Чтобы не превратиться в анемичного, болезненного музыканта, каким был Шопен, он увлеченно занимался парусным спортом. Как-то раз, солнечным летним днем, он взял на прокат яхту и пригласил Лотту на прогулку по озерам Лоосдрехта. Обучая ее азам парусного дела, он пел дифирамбы ее отцу: какой милый человек, а уж какую впечатляющую установку соорудил! Ей не хотелось его разубеждать. Жаль было портить такой прекрасный день: волны в синкопированном ритме плескались вокруг лодки, ветер покрывал мурашками кожу, а солнце снова ее согревало; длинные пальцы загорелого аккомпаниатора на этот раз не танцевали по клавишам, а искусно управлялись с канатами, гиком и штурвалом.

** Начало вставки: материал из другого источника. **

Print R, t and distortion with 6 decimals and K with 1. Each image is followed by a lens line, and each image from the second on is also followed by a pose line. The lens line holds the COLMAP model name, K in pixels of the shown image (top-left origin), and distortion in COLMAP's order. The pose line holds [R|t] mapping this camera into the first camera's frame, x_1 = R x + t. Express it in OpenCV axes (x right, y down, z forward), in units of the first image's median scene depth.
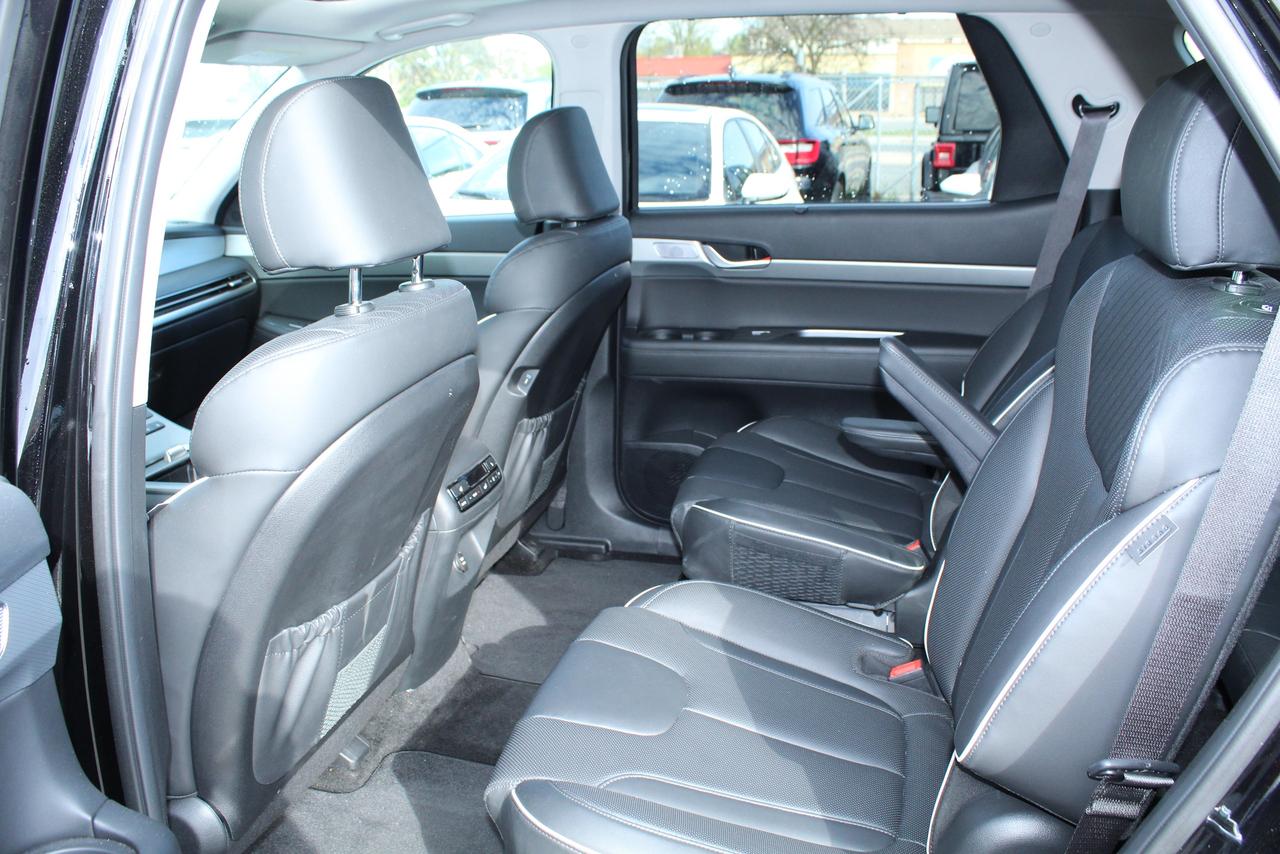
lens RADIAL K [[1053.4, 0, 640.0], [0, 1053.4, 427.0], [0, 0, 1]] dist [-0.190930, 0.163005]
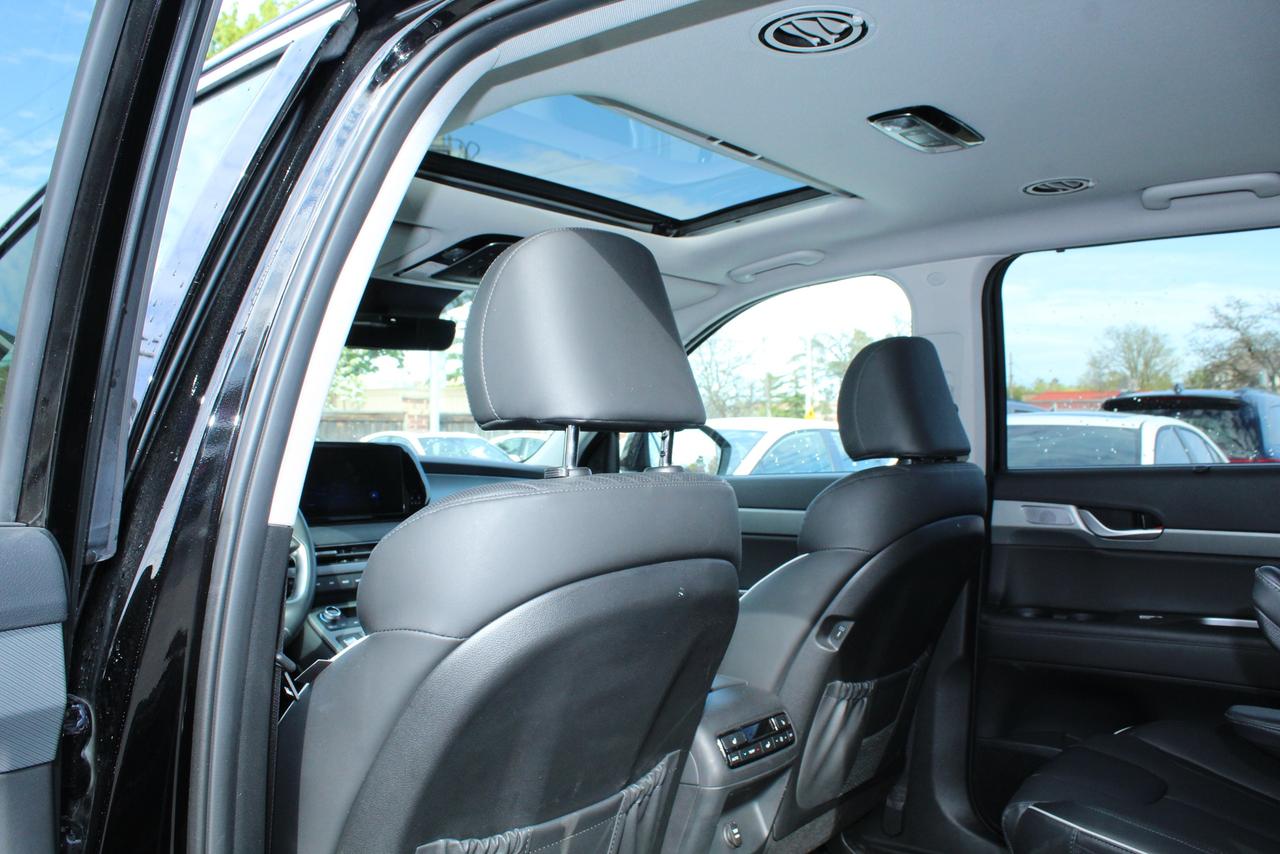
lens RADIAL K [[1053.4, 0, 640.0], [0, 1053.4, 427.0], [0, 0, 1]] dist [-0.190930, 0.163005]
pose [[0.914255, 0.014247, -0.404889, 0.078626], [-0.136581, 0.951718, -0.274917, 0.047245], [0.381423, 0.306644, 0.872059, 0.129256]]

Хвалебные оды отцу Лотты были прелюдией к сетованию на собственного родителя. Когда-то начавший свою карьеру в качестве кантора в синагоге, он не устоял перед соблазном выйти на эстраду. Его отец пользовался известностью у широкой публики в Голландии и Германии, где были даже выпущены пластинки модных мелодий в его исполнении. Слава принесла с собой как радость, так и переживания. Молодые женщины теснились у входа в гостиницу, где он жил; в шелковом халате, с охлажденной бутылкой шампанского он ждал, пока самой красивой его поклоннице удастся проскользнуть к нему в номер. Вину перед недужной женой он искупал, задаривая ее кричащими драгоценностями. Отец Давида считал, что несет в своем творчестве нравственное, жизнеутверждающее начало: люди покидают его концерты окрыленными — а это главное. Давид, сопровождавший отца во время гастролей, на следующее утро обычно пересаживался в соседнее купе, не в состоянии больше выносить его присутствие. Ему было невмоготу; закрывая глаза, он мечтал тихо жить в Палестине и изучать медицину. Каждое путешествие заканчивалось отцовским покаянием. До слез расстроенный отчуждением единственного сына, он умолял его о прощении, обещая взамен золотые горы. «Я подарю тебе яхту, — заклинал он Давида, — дождемся только окончания войны».